INSTRUCTION: TO WITHHOLD AUTHORITY TO VOTE FOR ANY INDIVIDUAL NOMINEE, STRIKE
THAT NOMINEE'S NAME IN THE LISTS ABOVE.

    B.   IN THE DISCRETION OF THE PROXYHOLDERS with respect to any other matter
         which may properly come before the Meeting. The Board of Directors is
         not aware of any other matters that will be presented at the meeting.

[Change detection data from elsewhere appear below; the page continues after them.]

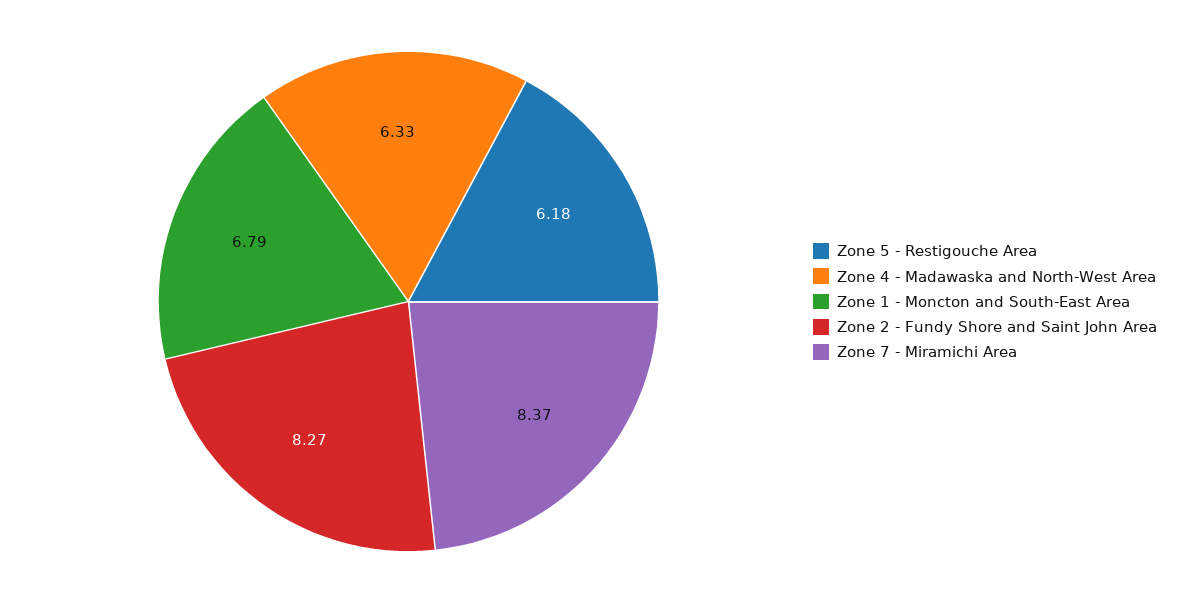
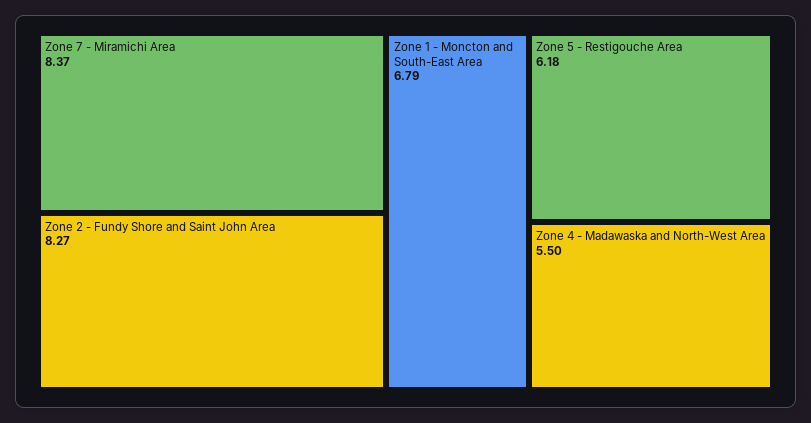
  {
    "Zone 5 - Restigouche Area": 6.18,
-   "Zone 4 - Madawaska and North-West Area": 6.33,
+   "Zone 4 - Madawaska and North-West Area": 5.5,
    "Zone 1 - Moncton and South-East Area": 6.79,
    "Zone 2 - Fundy Shore and Saint John Area": 8.27,
    "Zone 7 - Miramichi Area": 8.37
  }

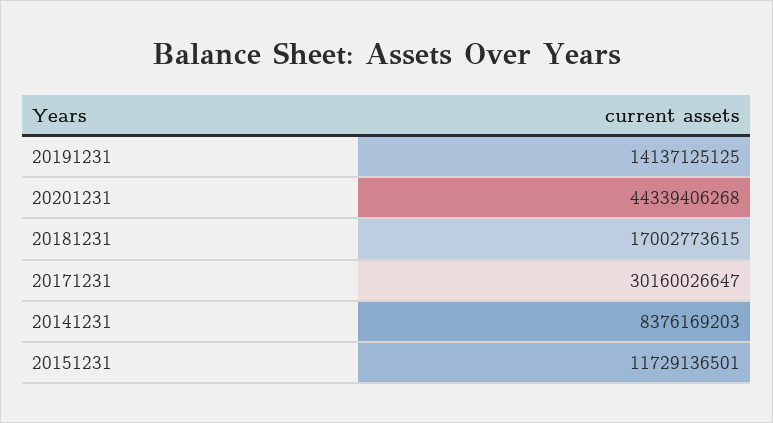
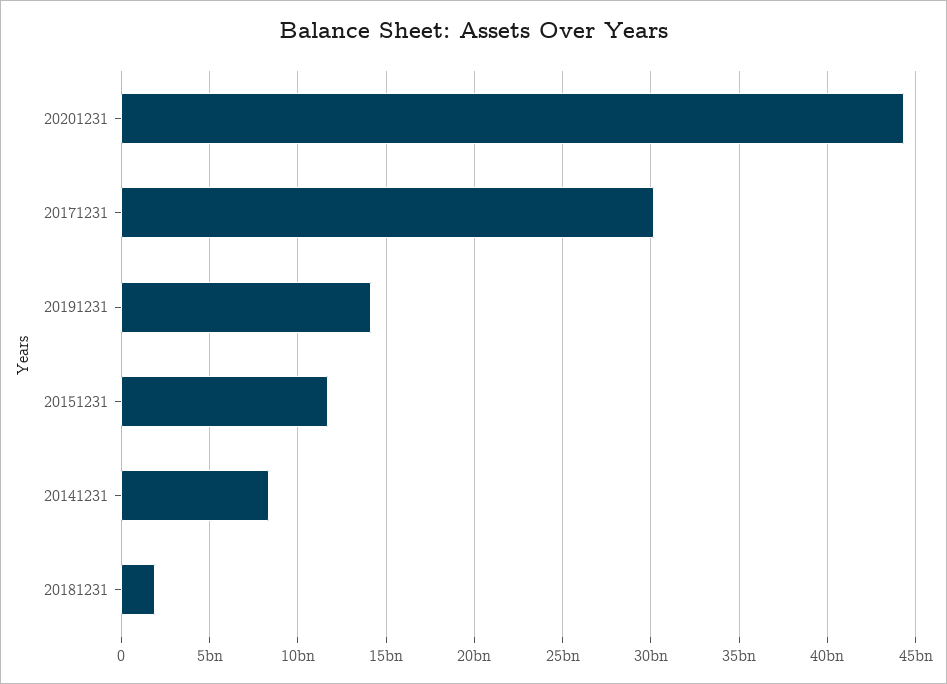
  {
    "20191231": 14137125125,
    "20201231": 44339406268,
-   "20181231": 17002773615,
+   "20181231": 2000000000,
    "20171231": 30160026647,
    "20141231": 8376169203,
    "20151231": 11729136501
  }

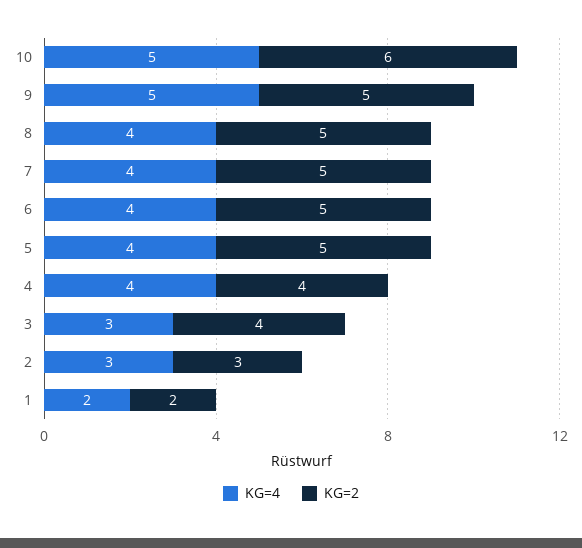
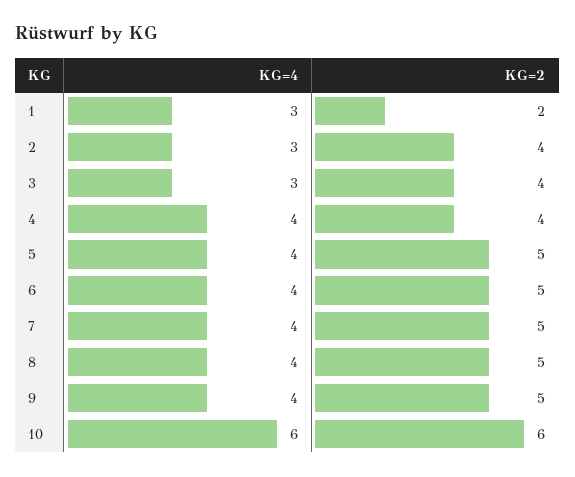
  {
    "KG=4": {
-     "10": 5,
+     "10": 6,
-     "9": 5,
+     "9": 4,
      "8": 4,
      "7": 4,
      "6": 4,
      "5": 4,
      "4": 4,
      "3": 3,
      "2": 3,
-     "1": 2
+     "1": 3
    },
    "KG=2": {
      "10": 6,
      "9": 5,
      "8": 5,
      "7": 5,
      "6": 5,
      "5": 5,
      "4": 4,
      "3": 4,
-     "2": 3,
+     "2": 4,
      "1": 2
    }
  }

         THE SHARES VOTED BY THIS PROXY WHEN PROPERLY EXECUTED WILL BE VOTED IN
THE MANNER INSTRUCTED HEREIN BY THE UNDERSIGNED STOCKHOLDER. IF NO INSTRUCTIONS
ARE GIVEN, THIS PROXY WILL BE VOTED "FOR" THE NOMINEES LISTED ABOVE.

IMPORTANT: Please sign your name or names exactly as they appear on this Proxy.
When signing as attorney, executor or administrator, trustee or guardian, please
give your full title as such. If shares are held jointly, EACH holder should
sign.

                                    -----------------------------------
                                                   Signature


                                    -----------------------------------
                                                   Signature

                                    DATE:________________________________, 1999.

WHETHER OR NOT YOU PLAN TO ATTEND THE MEETING, YOU ARE URGED TO SIGN AND RETURN
THIS PROXY, WHICH MAY BE REVOKED AT ANY TIME PRIOR TO ITS USE.